# Film Schools in Europe



## nain (Jul 8, 2009)

Hi guys,
   was hoping you could help me with a little advice. i want to apply to a good film school in Europe. I checked out PCFE and though the course structure etc seems really nice, i was wondering if it will be too rushed to finish off in just a year. Many of the excellent film schools in Europe teach in their own language. I will need to do the course in english. Do you have any recommendations for good colleges that give equal weightage to film studies and practicals?


----------



## taraberyl (Jul 8, 2009)

the only ones in europe aside from PCFE that i am aware of are NFTS and LFS, both in england (lfs is in london, and nfts is just outside) and they are both supposed to be fantastic.  they are also both longer than a year, which i think is good because a year really isn't enough time.  i'm not sure how much they have available in the way of film studies, though.  generally with an mfa program you aren't going to get as much film studies as practical lessons.

good thing is that they both, obviously, teach in english.


----------



## Zumbi (Jul 27, 2009)

> which i think is goo


LFS is great they say.

It's the school where Mike Leigh and Michael Mann have studied.
I'm just not sure in terms of structure, seems that NTFS is bigger (I went to LFS and it's structure is in a building that is not so big...).

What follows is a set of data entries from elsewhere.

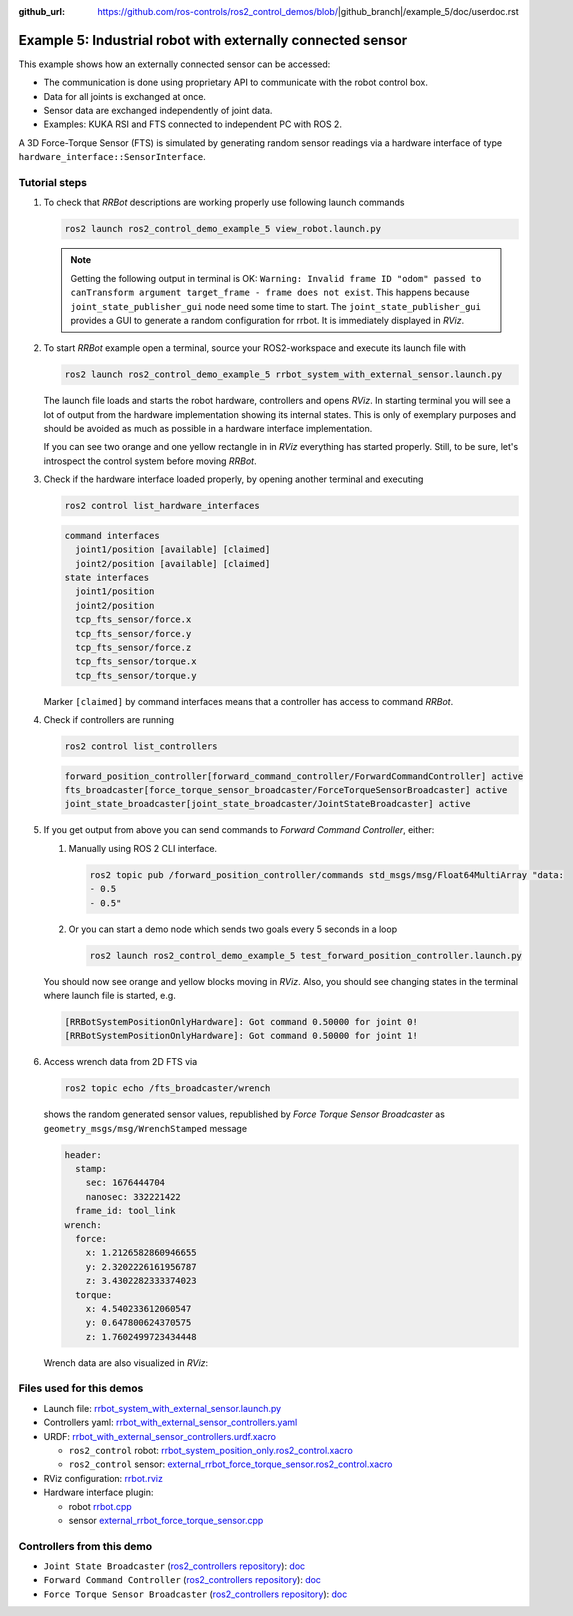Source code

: :github_url: https://github.com/ros-controls/ros2_control_demos/blob/|github_branch|/example_5/doc/userdoc.rst

.. _ros2_control_demos_example_5_userdoc:

*************************************************************
Example 5: Industrial robot with externally connected sensor
*************************************************************

This example shows how an externally connected sensor can be accessed:

* The communication is done using proprietary API to communicate with the robot control box.
* Data for all joints is exchanged at once.
* Sensor data are exchanged independently of joint data.
* Examples: KUKA RSI and FTS connected to independent PC with ROS 2.

A 3D Force-Torque Sensor (FTS) is simulated by generating random sensor readings via a hardware interface of
type ``hardware_interface::SensorInterface``.

Tutorial steps
--------------------------

1. To check that *RRBot* descriptions are working properly use following launch commands

   .. code-block:: shell

    ros2 launch ros2_control_demo_example_5 view_robot.launch.py

   .. note::

    Getting the following output in terminal is OK: ``Warning: Invalid frame ID "odom" passed to canTransform argument target_frame - frame does not exist``.
    This happens because ``joint_state_publisher_gui`` node need some time to start.
    The ``joint_state_publisher_gui`` provides a GUI to generate  a random configuration for rrbot. It is immediately displayed in *RViz*.


2. To start *RRBot* example open a terminal, source your ROS2-workspace and execute its launch file with

   .. code-block:: shell

    ros2 launch ros2_control_demo_example_5 rrbot_system_with_external_sensor.launch.py

   The launch file loads and starts the robot hardware, controllers and opens *RViz*.
   In starting terminal you will see a lot of output from the hardware implementation showing its internal states.
   This is only of exemplary purposes and should be avoided as much as possible in a hardware interface implementation.

   If you can see two orange and one yellow rectangle in in *RViz* everything has started properly.
   Still, to be sure, let's introspect the control system before moving *RRBot*.

3. Check if the hardware interface loaded properly, by opening another terminal and executing

   .. code-block:: shell

    ros2 control list_hardware_interfaces

   .. code-block:: shell

      command interfaces
        joint1/position [available] [claimed]
        joint2/position [available] [claimed]
      state interfaces
        joint1/position
        joint2/position
        tcp_fts_sensor/force.x
        tcp_fts_sensor/force.y
        tcp_fts_sensor/force.z
        tcp_fts_sensor/torque.x
        tcp_fts_sensor/torque.y

   Marker ``[claimed]`` by command interfaces means that a controller has access to command *RRBot*.

4. Check if controllers are running

   .. code-block:: shell

    ros2 control list_controllers

   .. code-block:: shell

    forward_position_controller[forward_command_controller/ForwardCommandController] active
    fts_broadcaster[force_torque_sensor_broadcaster/ForceTorqueSensorBroadcaster] active
    joint_state_broadcaster[joint_state_broadcaster/JointStateBroadcaster] active

5. If you get output from above you can send commands to *Forward Command Controller*, either:

   #. Manually using ROS 2 CLI interface.

      .. code-block:: shell

        ros2 topic pub /forward_position_controller/commands std_msgs/msg/Float64MultiArray "data:
        - 0.5
        - 0.5"

   #. Or you can start a demo node which sends two goals every 5 seconds in a loop

      .. code-block:: shell

         ros2 launch ros2_control_demo_example_5 test_forward_position_controller.launch.py

   You should now see orange and yellow blocks moving in *RViz*.
   Also, you should see changing states in the terminal where launch file is started, e.g.

   .. code-block:: shell

    [RRBotSystemPositionOnlyHardware]: Got command 0.50000 for joint 0!
    [RRBotSystemPositionOnlyHardware]: Got command 0.50000 for joint 1!

6. Access wrench data from 2D FTS via

   .. code-block:: shell

    ros2 topic echo /fts_broadcaster/wrench

   shows the random generated sensor values, republished by *Force Torque Sensor Broadcaster* as
   ``geometry_msgs/msg/WrenchStamped`` message

   .. code-block:: shell

    header:
      stamp:
        sec: 1676444704
        nanosec: 332221422
      frame_id: tool_link
    wrench:
      force:
        x: 1.2126582860946655
        y: 2.3202226161956787
        z: 3.4302282333374023
      torque:
        x: 4.540233612060547
        y: 0.647800624370575
        z: 1.7602499723434448

   Wrench data are also visualized in *RViz*:

   .. image:: rrbot_wrench.png
    :width: 400
    :alt: Revolute-Revolute Manipulator Robot with wrench visualization

Files used for this demos
--------------------------

* Launch file: `rrbot_system_with_external_sensor.launch.py <https://github.com/ros-controls/ros2_control_demos/tree/master/example_5/bringup/launch/rrbot_system_with_external_sensor.launch.py>`__
* Controllers yaml: `rrbot_with_external_sensor_controllers.yaml <https://github.com/ros-controls/ros2_control_demos/tree/master/example_5/bringup/config/rrbot_with_external_sensor_controllers.yaml>`__
* URDF: `rrbot_with_external_sensor_controllers.urdf.xacro <https://github.com/ros-controls/ros2_control_demos/blob/master/example_5/description/urdf/rrbot_system_with_external_sensor.urdf.xacro>`__

  * ``ros2_control`` robot: `rrbot_system_position_only.ros2_control.xacro <https://github.com/ros-controls/ros2_control_demos/tree/master/example_5/description/ros2_control/rrbot_system_position_only.ros2_control.xacro>`__
  * ``ros2_control`` sensor: `external_rrbot_force_torque_sensor.ros2_control.xacro <https://github.com/ros-controls/ros2_control_demos/tree/master/example_5/description/ros2_control/external_rrbot_force_torque_sensor.ros2_control.xacro>`__

* RViz configuration: `rrbot.rviz <https://github.com/ros-controls/ros2_control_demos/tree/master/example_5/description/rviz/rrbot.rviz>`__
* Hardware interface plugin:

  * robot `rrbot.cpp <https://github.com/ros-controls/ros2_control_demos/tree/master/example_5/hardware/rrbot.cpp>`__
  * sensor `external_rrbot_force_torque_sensor.cpp <https://github.com/ros-controls/ros2_control_demos/tree/master/example_5/hardware/external_rrbot_force_torque_sensor.cpp>`__

Controllers from this demo
--------------------------
* ``Joint State Broadcaster`` (`ros2_controllers repository <https://github.com/ros-controls/ros2_controllers/tree/master/joint_state_broadcaster>`__): `doc <https://control.ros.org/master/doc/ros2_controllers/joint_state_broadcaster/doc/userdoc.html>`__
* ``Forward Command Controller`` (`ros2_controllers repository <https://github.com/ros-controls/ros2_controllers/tree/master/forward_command_controller>`__): `doc <https://control.ros.org/master/doc/ros2_controllers/forward_command_controller/doc/userdoc.html>`__
* ``Force Torque Sensor Broadcaster`` (`ros2_controllers repository <https://github.com/ros-controls/ros2_controllers/tree/master/force_torque_sensor_broadcaster>`__): `doc <https://control.ros.org/master/doc/ros2_controllers/force_torque_sensor_broadcaster/doc/userdoc.html>`__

BUT they say it's the best one in UK, and it's the eldest in Europe... It would be my choice when I find a scholarship... 

Other than that, I'd go to USC or UCLA in Los Angeles... But this would be way too difficult, as I live in UK, i'm a European Citizen, etc...


----------



## nain (Jul 29, 2009)

hey, thanks a lot. i got in touch with LFS, they were really helpful too. the good thing is that they accept people thrice a year, so the next term starts in jan, which is great. But i was also wondering if any of u knew about any film schools in germany or italy, that teach in english.
Thanks!


----------